● **Seitentext**:

------------------------

Im eskalierten Gasstreit hat nach Russland auch die Ukraine einem Abkommen mit der EU über die zukünftige Kontrolle der Transitlieferungen in Richtung Westen zugestimmt. Wenige Stunden nach der russischen Regierung unterzeichnete am frühen Sonntagmorgen in Kiew auch die Ukraine eine Vereinbarung über die Transitkontrolle, wie die Agentur Interfax mitteilte.

Alles geklärt: Tschechiens Regierungschef Mirek Topolanek mit seiner ukrainischen Amtskollegin Julia Timoschenko. (Foto: Foto: Reuters)

Die Ukraine habe alle Bedingungen erfüllt, damit Russland seine am Mittwoch vollständig unterbrochenen Lieferungen wieder aufnehmen könne. Das sagte der amtierende EU-Ratspräsident, Tschechiens Regierungschef Mirek Topolanek, nach Verhandlungen mit seiner ukrainischen Amtskollegin Julia Timoschenko.

"Das Gas dürfte wieder fließen, wenn alle Beobachter auf ihren Plätzen sind. Das müsste im Verlauf der nächsten 36 Stunden der Fall sein", sagte Topolanek in Kiew gegen Mitternacht (MEZ). Die genannte Frist endet Montagmittag. Nach Schätzungen der Brüsseler EU-Kommission benötigt das Gas aus Russland gut drei Tage, um bei den europäischen Verbrauchern anzukommen.

Die ukrainische Regierung betonte in der Nacht aber auch, es seien einige "technische Fragen" mit Russland zu klären. So hatte die Ukraine zuvor kritisiert, die Kontrolle ihrer Gasspeicher durch russische Vertreter gefährde die Energie-Souveränität des Landes.

Lange währender Streit

Russlands Regierungschef Wladimir Putin hatte bei Verhandlungen mit der EU-Delegation um Topolanek am Samstag als Bedingung für die Wiederaufnahme der Transitlieferungen durch die Ukraine genannt, dass die internationalen Kontrolleure entlang der Trasse vollständig einsatzbereit sein müssten. Die Kontrollmission könne erst offiziell beginnen, wenn die internationalen Experten die Abzweigungen der Gaspipeline an allen Grenzen der Ukraine zu den EU-Staaten überprüften, teilte Putin mit. Auch in Russland selbst soll kontrolliert werden. In beiden Ländern trafen bereits erste Gas-Experten aus der EU ein.

Russland wirft der Ukraine seit langem vor, für die EU bestimmtes Gas aus den Leitungen zu entwenden, was Kiew bestreitet. Seit einigen Tagen versorgt Gazprom den Westen verstärkt über die nördliche Route durch Weißrussland und Polen nach Deutschland.

------------------------

● **Bereitgestelltes Material**:
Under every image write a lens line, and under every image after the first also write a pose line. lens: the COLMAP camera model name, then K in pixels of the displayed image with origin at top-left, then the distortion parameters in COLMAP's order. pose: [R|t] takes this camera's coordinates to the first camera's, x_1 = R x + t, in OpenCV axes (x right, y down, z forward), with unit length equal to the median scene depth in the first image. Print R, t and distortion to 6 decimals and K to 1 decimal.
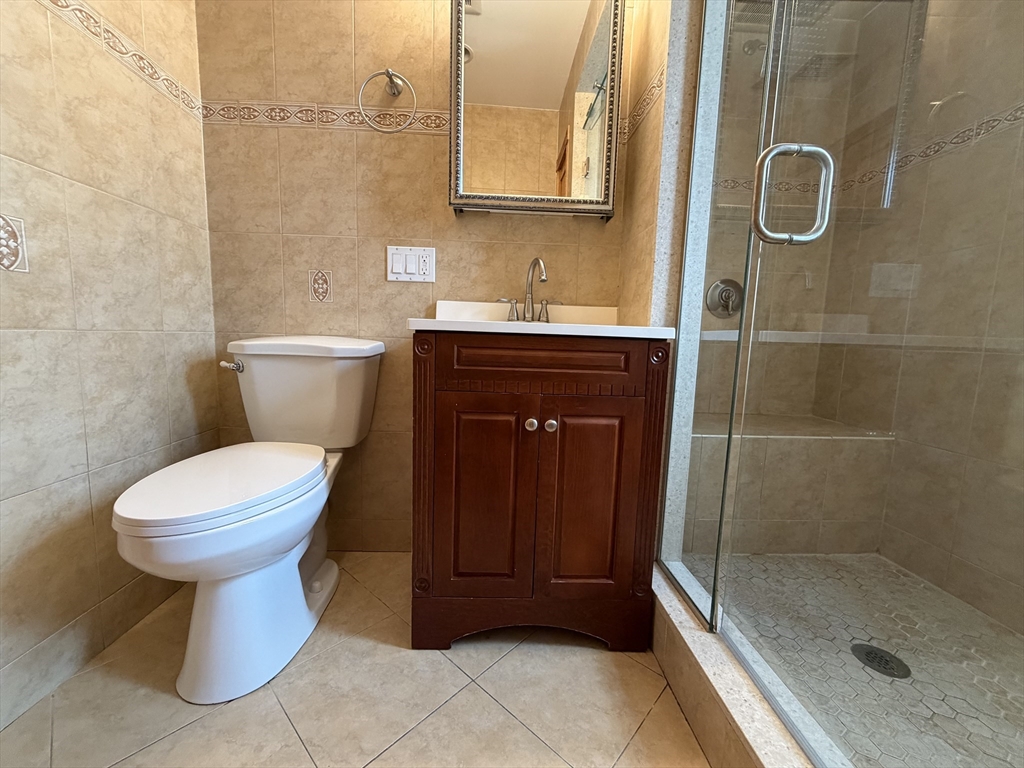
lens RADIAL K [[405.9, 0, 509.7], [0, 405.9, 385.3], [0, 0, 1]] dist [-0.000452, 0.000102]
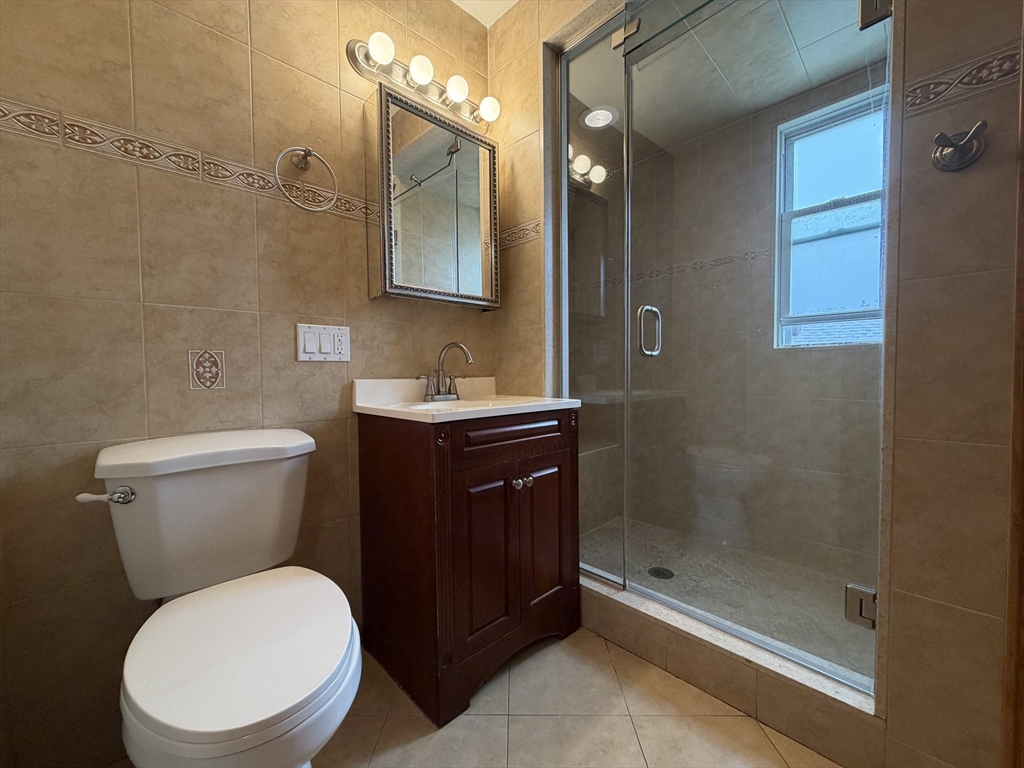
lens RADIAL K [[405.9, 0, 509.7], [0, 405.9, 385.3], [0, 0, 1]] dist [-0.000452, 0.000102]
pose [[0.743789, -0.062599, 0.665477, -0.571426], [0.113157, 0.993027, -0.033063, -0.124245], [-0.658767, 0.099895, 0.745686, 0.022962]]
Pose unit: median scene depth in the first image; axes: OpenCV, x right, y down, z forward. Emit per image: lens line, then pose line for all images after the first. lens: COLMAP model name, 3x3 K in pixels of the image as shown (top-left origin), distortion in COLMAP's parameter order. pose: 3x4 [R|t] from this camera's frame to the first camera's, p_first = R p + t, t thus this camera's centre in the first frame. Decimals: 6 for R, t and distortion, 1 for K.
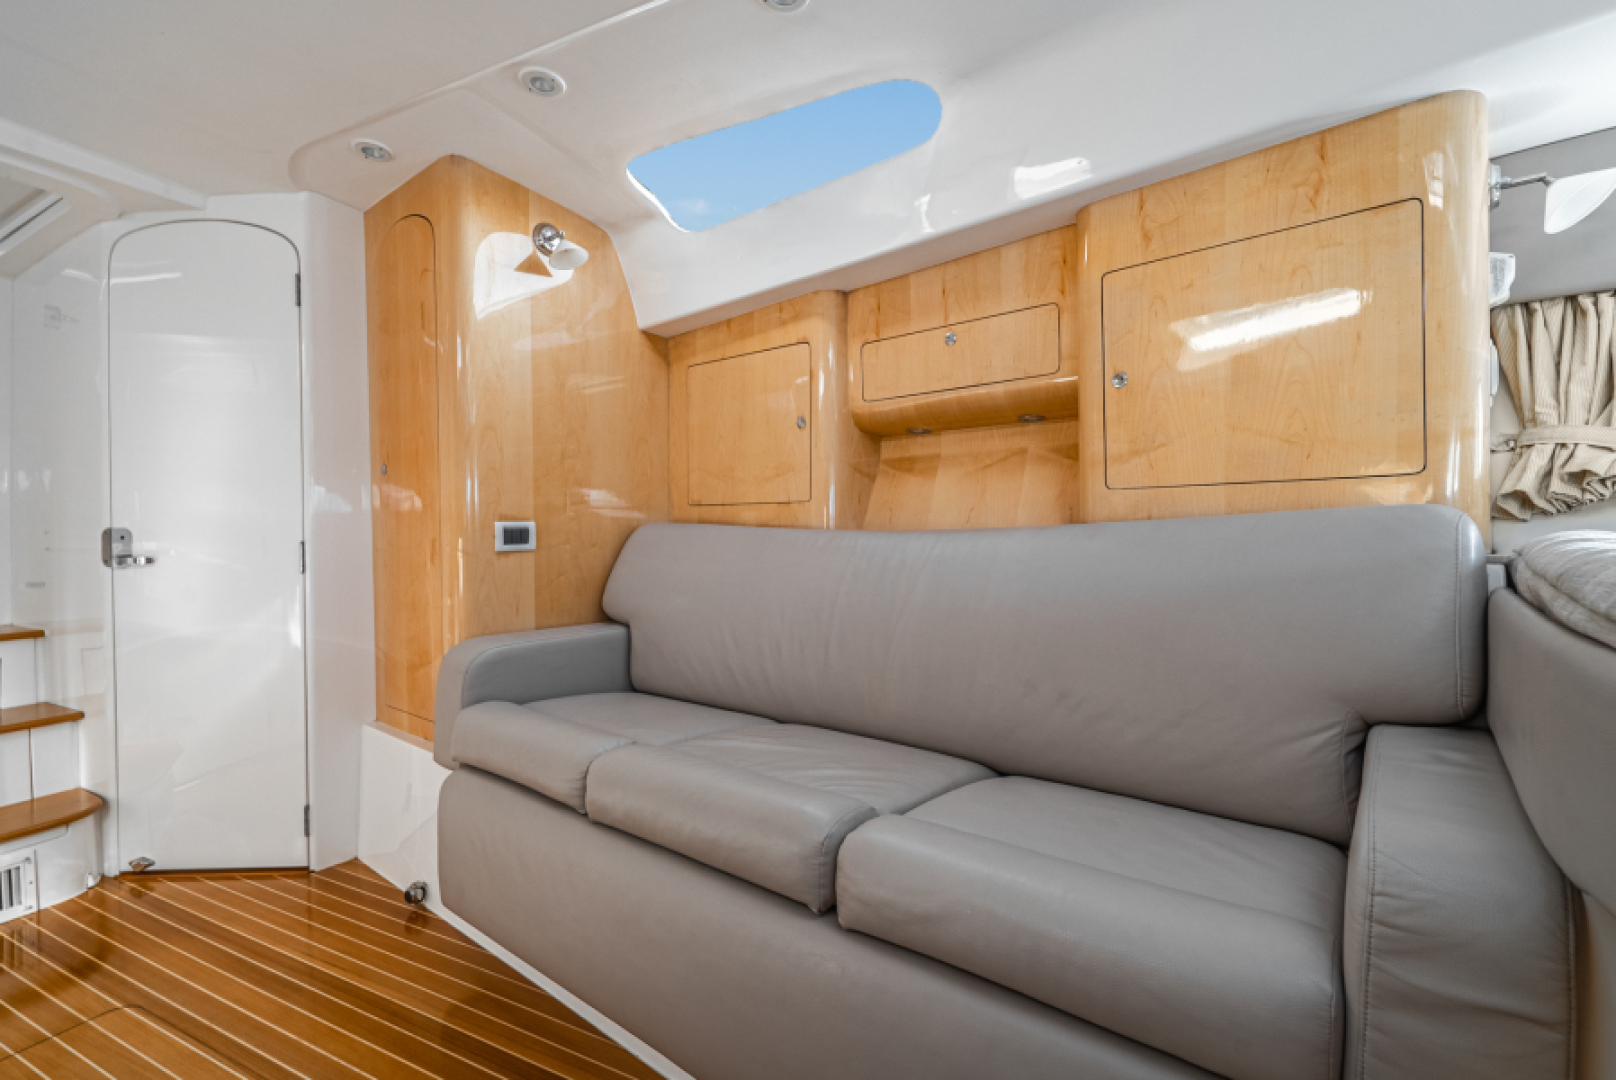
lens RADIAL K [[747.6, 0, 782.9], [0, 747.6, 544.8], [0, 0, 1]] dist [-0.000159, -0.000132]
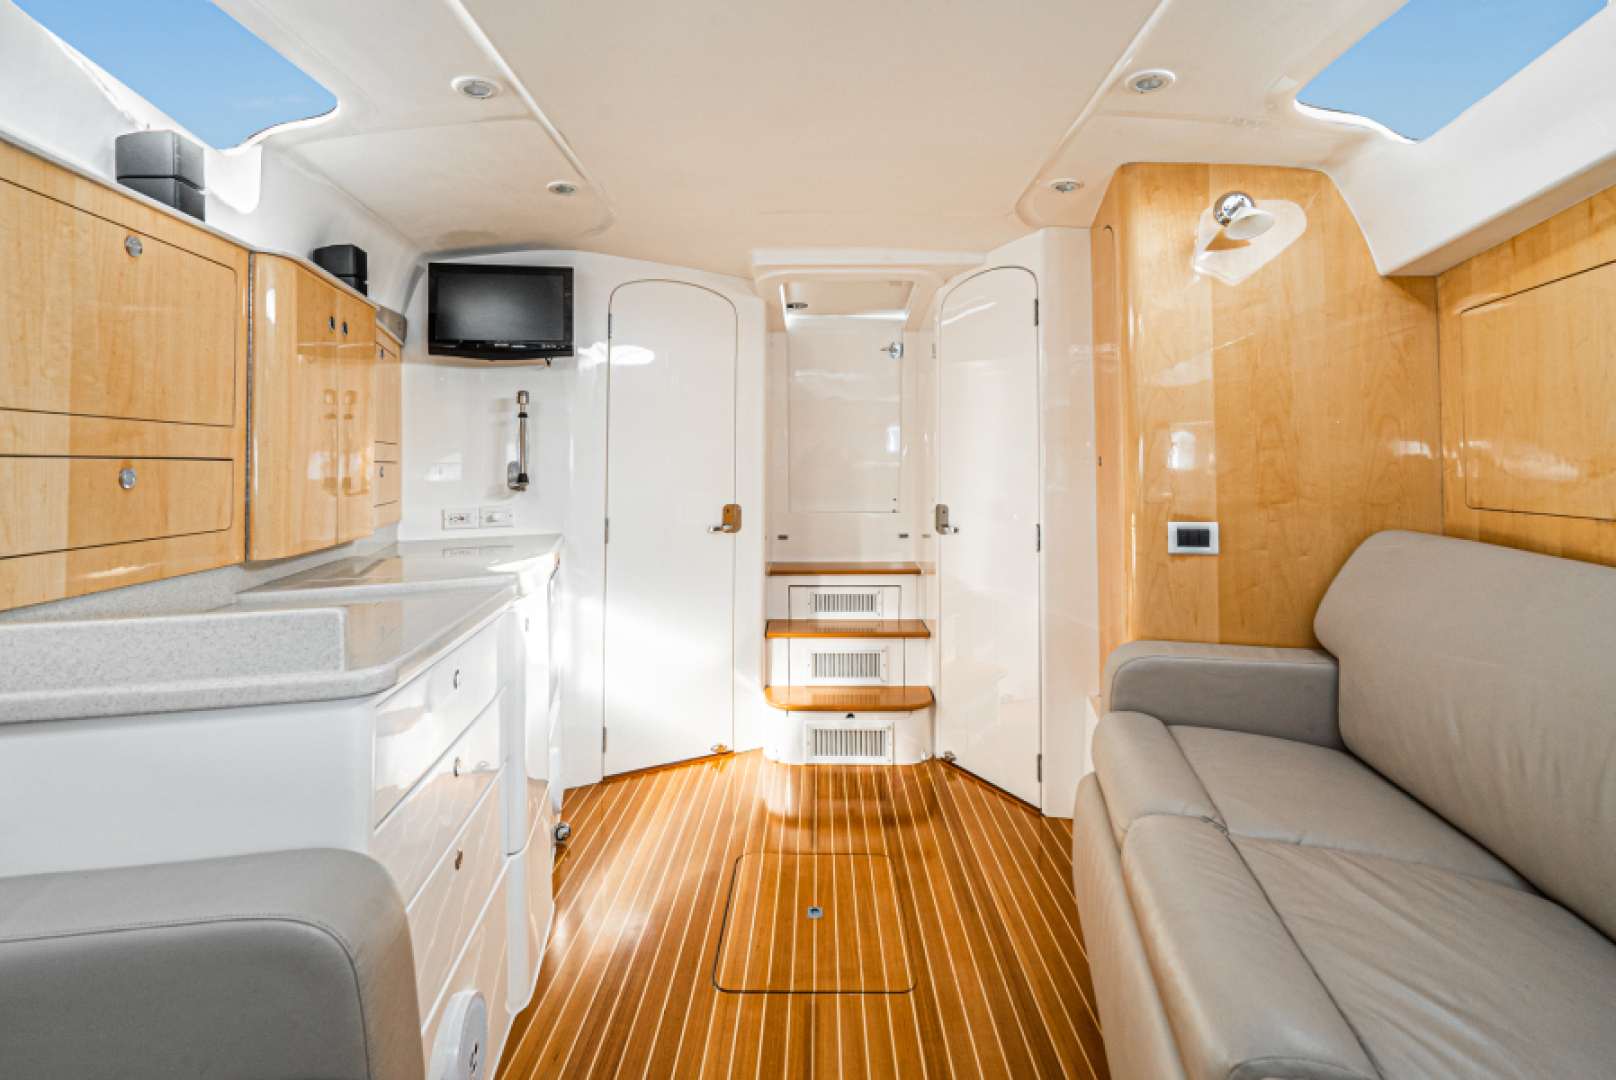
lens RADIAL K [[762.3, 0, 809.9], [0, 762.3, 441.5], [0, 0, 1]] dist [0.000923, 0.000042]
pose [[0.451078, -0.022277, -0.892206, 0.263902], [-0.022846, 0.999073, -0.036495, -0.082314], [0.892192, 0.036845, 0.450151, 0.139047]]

------------------------

● **Aufgabenstellung**: Wann unterzeichnete die Ukraine laut dem Text zum Gasstreit die Vereinbarung über die Transitkontrolle? Maßgeblich ist allein der Text zum Gasstreit.

● **Ausgabe**: Die Ukraine unterzeichnete die Vereinbarung am frühen Sonntagmorgen in Kiew.